Pressemitteilung der Bundesbeauftragten für den Datenschutz und die Informationsfreiheit vom 22.02.2017

Die Bundesbeauftragte für den Datenschutz und die Informationsfreiheit Andrea Voßhoff ist Gastgeberin des diesjährigen Treffens der europäischen Informationsfreiheitsbeauftragten und -ombudsleute mit mehr als 30 Teilnehmern aus zahlreichen Ländern und Regionen Europas. Das Treffen findet am 23. und 24. Februar 2017 in der hessischen Landesvertretung in Berlin statt.

Hierzu erklärt Frau Voßhoff: „Ich freue mich, meine europäischen Kolleginnen und Kollegen in Berlin begrüßen zu dürfen. Der freie Zugang zu staatlichen Informationen ist nicht mehr nur ein rein nationales Thema, sondern gewinnt gerade auf europäischer Ebene zunehmend an Bedeutung. Die Vernetzung und der Austausch mit meinen europäischen Kolleginnen und Kollegen ist mir daher ein besonderes Anliegen.“

Auf dem Programm des Treffens stehen Vorträge und Erfahrungsberichte der Informationsfreiheitsbeauftragten und einzelner Nutzer des Rechtes auf Informationszugang. Graham Smith aus dem Kabinett der Europäischen Bürgerbeauftragten erläutert, wie Informationsfreiheit in den EU-Institutionen umgesetzt wird. Sara Hutchison, Referentin bei der schottischen Informationsfreiheitsbeauftragten, präsentiert Anwendungsfälle aus ihrer Heimat. Einen Überblick über die Entwicklung der Informationsfreiheit In Deutschland gewährt der Landesbeauftragte für den Datenschutz und die Informationsfreiheit in Rheinland-Pfalz, Professor Dieter Kugelmann. Arne Semsrott von der IFG-Initiative „Frag den Staat“ stellt eine Online-Plattform vor, die IFG-Anträge für Bürgerinnen und Bürgern stark vereinfacht. Doktor med. Angela Spelsberg und Professor Doktor med. Ulrich Keil schildern in zwei Fallstudien Erfahrungen im Umgang mit dem Informationsfreiheitsrecht in Deutschland.

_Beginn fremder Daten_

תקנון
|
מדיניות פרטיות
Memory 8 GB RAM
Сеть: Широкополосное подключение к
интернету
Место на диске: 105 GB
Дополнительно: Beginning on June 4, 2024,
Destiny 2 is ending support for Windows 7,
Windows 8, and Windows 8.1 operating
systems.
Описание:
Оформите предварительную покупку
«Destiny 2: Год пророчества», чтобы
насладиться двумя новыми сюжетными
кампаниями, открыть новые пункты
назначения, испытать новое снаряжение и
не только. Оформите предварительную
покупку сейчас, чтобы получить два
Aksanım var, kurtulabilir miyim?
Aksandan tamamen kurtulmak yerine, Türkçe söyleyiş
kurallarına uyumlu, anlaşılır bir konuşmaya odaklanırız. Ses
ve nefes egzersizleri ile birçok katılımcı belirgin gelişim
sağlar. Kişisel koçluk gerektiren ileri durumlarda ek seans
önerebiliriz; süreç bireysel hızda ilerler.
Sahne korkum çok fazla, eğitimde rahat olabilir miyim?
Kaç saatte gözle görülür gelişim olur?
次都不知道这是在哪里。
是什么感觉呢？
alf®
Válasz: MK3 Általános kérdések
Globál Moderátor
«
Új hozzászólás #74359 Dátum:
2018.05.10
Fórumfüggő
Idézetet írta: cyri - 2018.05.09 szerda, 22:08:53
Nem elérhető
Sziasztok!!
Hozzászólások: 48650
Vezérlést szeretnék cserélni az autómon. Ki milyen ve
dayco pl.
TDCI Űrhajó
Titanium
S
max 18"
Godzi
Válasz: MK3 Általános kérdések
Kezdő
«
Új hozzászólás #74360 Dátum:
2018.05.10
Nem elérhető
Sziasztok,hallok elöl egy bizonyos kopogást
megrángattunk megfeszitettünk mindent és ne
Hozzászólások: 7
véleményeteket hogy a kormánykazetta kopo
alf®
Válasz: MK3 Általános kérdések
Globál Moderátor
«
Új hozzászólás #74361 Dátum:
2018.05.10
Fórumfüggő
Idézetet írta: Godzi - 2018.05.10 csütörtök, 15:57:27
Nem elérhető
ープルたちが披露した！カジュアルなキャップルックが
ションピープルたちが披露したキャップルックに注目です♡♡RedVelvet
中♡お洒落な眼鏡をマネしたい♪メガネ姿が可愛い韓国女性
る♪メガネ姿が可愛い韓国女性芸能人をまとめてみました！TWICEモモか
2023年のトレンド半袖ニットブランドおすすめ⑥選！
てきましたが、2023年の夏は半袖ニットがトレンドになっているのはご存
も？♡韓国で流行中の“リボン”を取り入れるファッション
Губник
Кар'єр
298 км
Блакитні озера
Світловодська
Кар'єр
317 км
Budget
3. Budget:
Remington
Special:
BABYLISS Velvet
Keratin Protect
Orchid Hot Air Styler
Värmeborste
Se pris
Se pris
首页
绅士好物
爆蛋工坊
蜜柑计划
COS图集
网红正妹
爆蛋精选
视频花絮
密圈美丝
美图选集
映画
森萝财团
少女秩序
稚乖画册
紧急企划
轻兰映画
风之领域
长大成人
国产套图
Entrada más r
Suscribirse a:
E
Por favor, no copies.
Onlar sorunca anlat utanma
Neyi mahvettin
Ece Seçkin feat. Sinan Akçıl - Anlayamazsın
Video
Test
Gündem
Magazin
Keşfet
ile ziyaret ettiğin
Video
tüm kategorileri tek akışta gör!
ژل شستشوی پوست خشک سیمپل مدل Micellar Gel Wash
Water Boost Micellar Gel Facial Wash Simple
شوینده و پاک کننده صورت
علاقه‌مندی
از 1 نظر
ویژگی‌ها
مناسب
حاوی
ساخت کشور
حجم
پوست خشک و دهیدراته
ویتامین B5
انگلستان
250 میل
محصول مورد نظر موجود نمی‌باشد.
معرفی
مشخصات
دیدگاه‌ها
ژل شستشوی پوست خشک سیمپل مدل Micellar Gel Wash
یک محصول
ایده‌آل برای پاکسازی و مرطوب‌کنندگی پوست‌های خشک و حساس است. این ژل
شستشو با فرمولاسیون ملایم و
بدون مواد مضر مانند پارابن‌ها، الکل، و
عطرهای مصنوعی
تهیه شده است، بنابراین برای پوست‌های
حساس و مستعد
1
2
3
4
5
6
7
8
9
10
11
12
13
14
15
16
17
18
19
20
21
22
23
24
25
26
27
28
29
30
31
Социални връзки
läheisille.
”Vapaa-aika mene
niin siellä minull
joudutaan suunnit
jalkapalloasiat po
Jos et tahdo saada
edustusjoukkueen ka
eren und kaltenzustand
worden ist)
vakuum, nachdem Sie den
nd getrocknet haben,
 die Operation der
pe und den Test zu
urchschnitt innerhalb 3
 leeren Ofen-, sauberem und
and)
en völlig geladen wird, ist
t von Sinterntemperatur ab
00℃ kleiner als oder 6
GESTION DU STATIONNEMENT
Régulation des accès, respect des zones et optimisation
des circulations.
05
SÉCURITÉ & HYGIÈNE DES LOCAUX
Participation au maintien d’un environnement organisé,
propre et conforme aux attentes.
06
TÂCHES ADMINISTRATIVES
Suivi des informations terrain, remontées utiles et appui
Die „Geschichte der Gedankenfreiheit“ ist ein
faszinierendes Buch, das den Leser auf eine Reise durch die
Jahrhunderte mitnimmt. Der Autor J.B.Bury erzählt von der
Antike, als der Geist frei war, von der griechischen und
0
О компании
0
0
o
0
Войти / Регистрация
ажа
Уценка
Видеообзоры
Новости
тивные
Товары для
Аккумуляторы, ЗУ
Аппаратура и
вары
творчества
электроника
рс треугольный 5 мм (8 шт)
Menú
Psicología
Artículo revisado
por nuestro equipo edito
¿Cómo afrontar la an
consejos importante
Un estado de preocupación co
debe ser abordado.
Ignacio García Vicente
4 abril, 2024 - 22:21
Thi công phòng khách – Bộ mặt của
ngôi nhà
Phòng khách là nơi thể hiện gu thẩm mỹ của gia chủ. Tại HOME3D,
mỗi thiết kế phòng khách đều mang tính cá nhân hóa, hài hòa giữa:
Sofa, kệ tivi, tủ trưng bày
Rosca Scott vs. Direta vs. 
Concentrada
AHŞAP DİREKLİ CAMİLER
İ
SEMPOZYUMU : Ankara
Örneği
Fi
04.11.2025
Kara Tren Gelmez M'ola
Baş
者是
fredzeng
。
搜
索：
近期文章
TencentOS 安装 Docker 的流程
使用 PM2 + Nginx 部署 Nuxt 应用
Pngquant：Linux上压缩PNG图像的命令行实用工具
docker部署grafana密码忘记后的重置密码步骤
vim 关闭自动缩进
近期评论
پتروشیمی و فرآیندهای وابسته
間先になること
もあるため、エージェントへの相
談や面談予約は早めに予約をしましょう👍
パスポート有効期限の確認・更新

In Arbeitsgruppen diskutieren die Teilnehmerinnen und Teilnehmer am zweiten Konferenztag rechtliche und praktische Aspekte der Informationsfreiheit, etwa die Kontrolle der Informationsgewährung oder die Ausstattung der Informationsfreiheitsbeauftragten. Die Veranstaltung dient auch der Vorbereitung der (Welt-)Konferenz der Informationsfreiheitsbeauftragten (ICIC 2017) im September in Manchester.

Über die Informationsfreiheit

Informationsfreiheit gewährt jedem ein Recht auf freien Zugang zu amtlichen Informationen öffentlicher Stellen. Seit 2006 gibt es auch in Deutschland ein Informationsfreiheitsgesetz des Bundes. Innerhalb bestimmter Schranken erlaubt es freien Zugang zu amtlichen Informationen und Einsicht in Verwaltungsvorgänge. Als Ombudsfrau wacht die Bundesbeauftragte für die Informationsfreiheit (BfDI) über dem Recht jeder Bürgerin und jedes Bürgers auf diesen Informationszugang. Die BfDI kann öffentliche Stellen zu einer Stellungnahme auffordern, vermitteln und auf ein ordnungsgemäßes Verfahren hinwirken. Auch in vielen Bundesländern existieren Informationsfreiheitsgesetze. Nur in Bayern, Hessen, Sachsen und Niedersachsen fehlen bisher Landesinformationsfreiheitsgesetze.